_Collected data_

▼

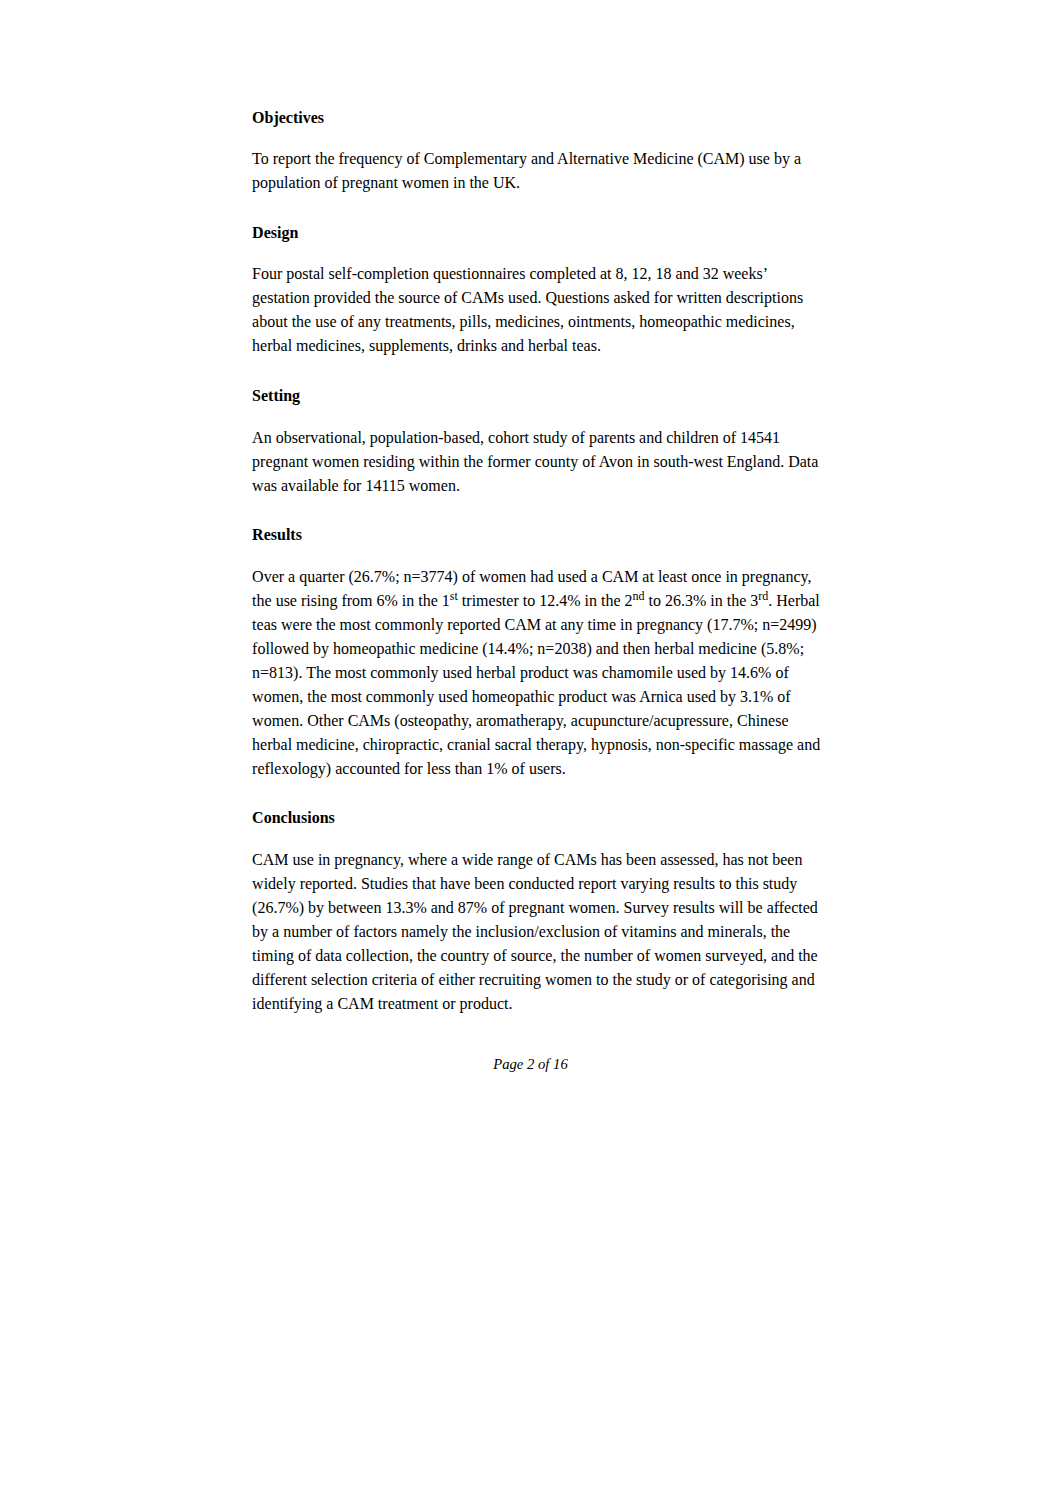Objectives
To report the frequency of Complementary and Alternative Medicine (CAM) use by a population of pregnant women in the UK.
Design
Four postal self-completion questionnaires completed at 8, 12, 18 and 32 weeks’ gestation provided the source of CAMs used. Questions asked for written descriptions about the use of any treatments, pills, medicines, ointments, homeopathic medicines, herbal medicines, supplements, drinks and herbal teas.
Setting
An observational, population-based, cohort study of parents and children of 14541 pregnant women residing within the former county of Avon in south-west England. Data was available for 14115 women.
Results
Over a quarter (26.7%; n=3774) of women had used a CAM at least once in pregnancy, the use rising from 6% in the 1st trimester to 12.4% in the 2nd to 26.3% in the 3rd. Herbal teas were the most commonly reported CAM at any time in pregnancy (17.7%; n=2499) followed by homeopathic medicine (14.4%; n=2038) and then herbal medicine (5.8%; n=813). The most commonly used herbal product was chamomile used by 14.6% of women, the most commonly used homeopathic product was Arnica used by 3.1% of women. Other CAMs (osteopathy, aromatherapy, acupuncture/acupressure, Chinese herbal medicine, chiropractic, cranial sacral therapy, hypnosis, non-specific massage and reflexology) accounted for less than 1% of users.
Conclusions
CAM use in pregnancy, where a wide range of CAMs has been assessed, has not been widely reported. Studies that have been conducted report varying results to this study (26.7%) by between 13.3% and 87% of pregnant women. Survey results will be affected by a number of factors namely the inclusion/exclusion of vitamins and minerals, the timing of data collection, the country of source, the number of women surveyed, and the different selection criteria of either recruiting women to the study or of categorising and identifying a CAM treatment or product.
Page 2 of 16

▲

_TASK_
Retype the portion of the data above that starts on the line with "An observational, population-based, cohort" and finishes on the line with "Conclusions", including both of those lines.

_TASK RESPONSE_
An observational, population-based, cohort study of parents and children of 14541 pregnant women residing within the former county of Avon in south-west England. Data was available for 14115 women.
Results
Over a quarter (26.7%; n=3774) of women had used a CAM at least once in pregnancy, the use rising from 6% in the 1st trimester to 12.4% in the 2nd to 26.3% in the 3rd. Herbal teas were the most commonly reported CAM at any time in pregnancy (17.7%; n=2499) followed by homeopathic medicine (14.4%; n=2038) and then herbal medicine (5.8%; n=813). The most commonly used herbal product was chamomile used by 14.6% of women, the most commonly used homeopathic product was Arnica used by 3.1% of women. Other CAMs (osteopathy, aromatherapy, acupuncture/acupressure, Chinese herbal medicine, chiropractic, cranial sacral therapy, hypnosis, non-specific massage and reflexology) accounted for less than 1% of users.
Conclusions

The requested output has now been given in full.